* _Task to complete_
Return every record below exactly; leave out the images.

* _Provided information_
↓

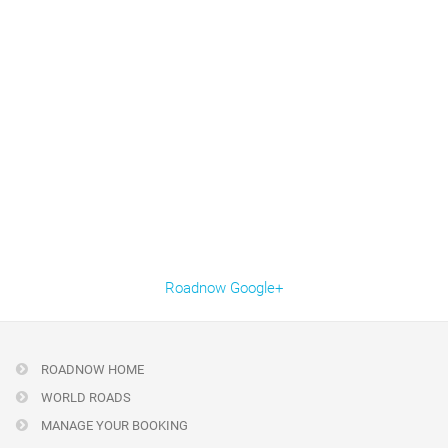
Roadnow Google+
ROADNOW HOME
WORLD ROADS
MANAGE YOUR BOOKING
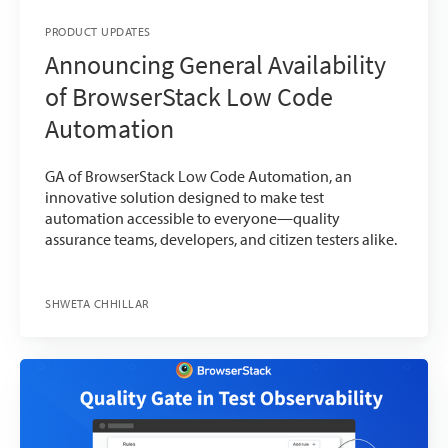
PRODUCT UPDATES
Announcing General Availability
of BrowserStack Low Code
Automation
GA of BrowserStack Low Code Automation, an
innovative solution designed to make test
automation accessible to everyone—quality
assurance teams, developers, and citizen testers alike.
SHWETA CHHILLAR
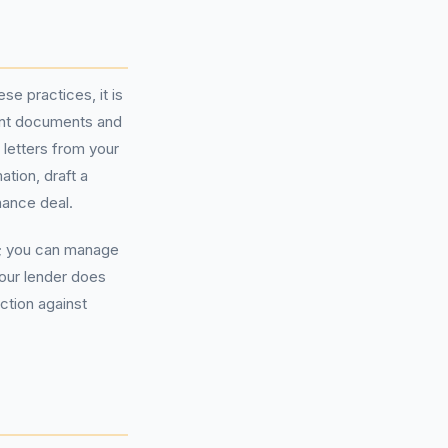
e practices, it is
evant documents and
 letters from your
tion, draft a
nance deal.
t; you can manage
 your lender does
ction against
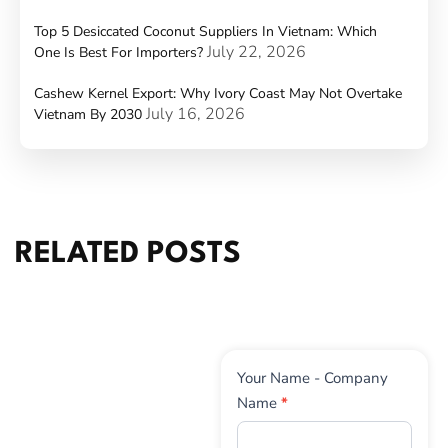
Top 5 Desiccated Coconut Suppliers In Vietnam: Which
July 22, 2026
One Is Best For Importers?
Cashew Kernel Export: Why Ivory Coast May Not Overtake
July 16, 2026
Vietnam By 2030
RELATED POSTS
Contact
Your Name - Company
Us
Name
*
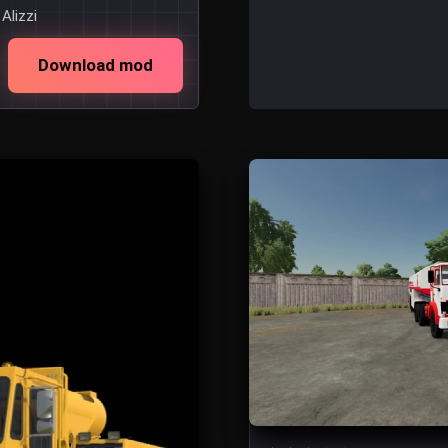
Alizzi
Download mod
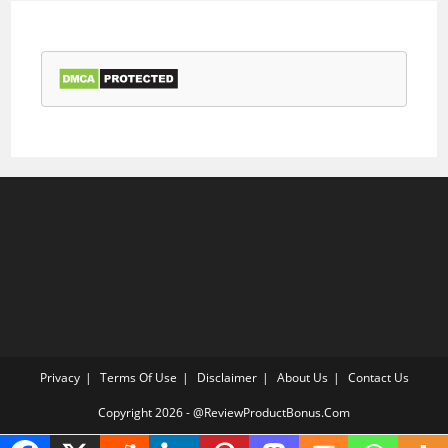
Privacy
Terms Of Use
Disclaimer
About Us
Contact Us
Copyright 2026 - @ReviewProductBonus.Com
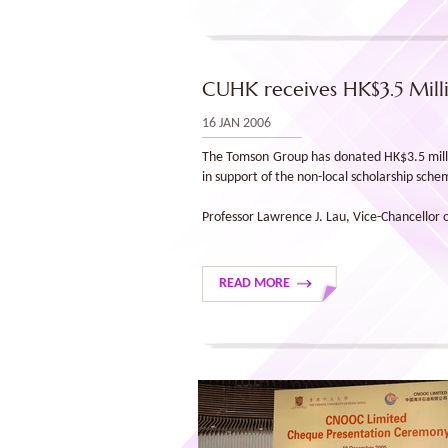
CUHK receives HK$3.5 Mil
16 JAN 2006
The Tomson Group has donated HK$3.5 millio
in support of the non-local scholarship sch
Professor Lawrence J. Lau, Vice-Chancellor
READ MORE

↑

* _Solution to the exercise_
Roadnow Google+
ROADNOW HOME
WORLD ROADS
MANAGE YOUR BOOKING
PRODUCT UPDATES
Announcing General Availability
of BrowserStack Low Code
Automation
GA of BrowserStack Low Code Automation, an
innovative solution designed to make test
automation accessible to everyone—quality
assurance teams, developers, and citizen testers alike.
SHWETA CHHILLAR
e practices, it is
evant documents and
 letters from your
tion, draft a
nance deal.
t; you can manage
 your lender does
ction against
Top 5 Desiccated Coconut Suppliers In Vietnam: Which
July 22, 2026
One Is Best For Importers?
Cashew Kernel Export: Why Ivory Coast May Not Overtake
July 16, 2026
Vietnam By 2030
RELATED POSTS
Contact
Your Name - Company
Us
Name
*
Alizzi
Download mod
Privacy
Terms Of Use
Disclaimer
About Us
Contact Us
Copyright 2026 - @ReviewProductBonus.Com
CUHK receives HK$3.5 Mil
16 JAN 2006
The Tomson Group has donated HK$3.5 millio
in support of the non-local scholarship sch
Professor Lawrence J. Lau, Vice-Chancellor
READ MORE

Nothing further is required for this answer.